V. La formation de la valeur

p. 205

Former de la valeur, ce n'est donc pas satisfaire des besoins plus nombreux ; c'est sacrifier des biens pour en échanger d'autres. Les valeurs forment le négatif des biens.

II

Chapitre VII : Les limites de la représentation

V. Idéologie et critique

p. 250

À partir de cet événement, ce qui valorise les objets du désir, ce ne sont plus seulement les autres objects que le désir peut se représenter, mais un élément irréductible à cette représentation : le travail ; ce qui permet de caractériser un être naturel, ce ne sont plus les éléments qu'on peut analyser sur les représentations qu'on se fait de lui et des autres, c'est un certain rapport intérieur à cet être, et qu'on appelle son organisation ; ce qui permet de définir une langue, ce n'est pas la manière dont elle représente les représentations, mais une certaine architecture interne, une certaine manière de modifier les mots eux-mêmes selon la posture grammaticale qu'ils occupent les uns par rapport aux autres : c'est son système flexionnel.

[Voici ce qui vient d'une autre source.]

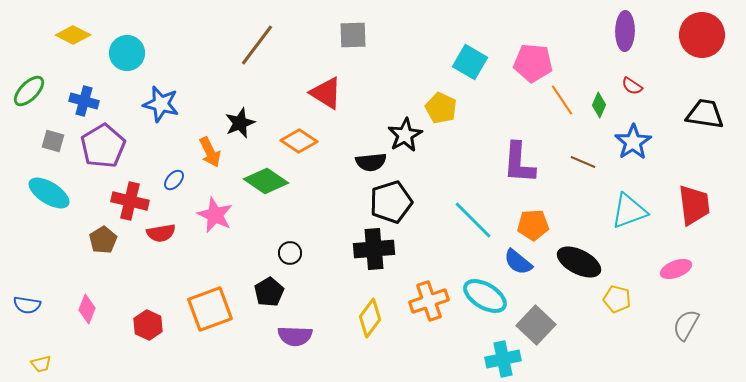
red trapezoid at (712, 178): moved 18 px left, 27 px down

Chapitre VIII : Travail, vie, Langage

I. Les nouvelles empiricités

p. 265

La constitution de ces modes fondamentaux, elle est sans doute enfouie loin dans l'épaisseur des couches archéologiques : on peut, cependant, en déceler quelques signes à travers les œuvres de Ricardo pour l'économie, de Cuvier pour la biologie, de Bopp pour la philologie.

Chapitre IX. L'homme et ses doubles

III. l'analytique de la finitude

p. 324
Dans la représentation, les êtres ne manifestent plus leur identité, mais le rapport extérieur qu'ils établissent à l'être humain.

Note 1 p. 339

[L]e moment kantien : c'est la découverte que le sujet, en tant qu'il est raisonnable, se donne à lui-même sa propre loi, qui est la loi universelle.

Chapitre X. Les sciences humaines

VI

p. 398
L'homme est une invention dont l'archéologie de notre pensée montre aisément la date récente. Et peut-être la fin prochaine.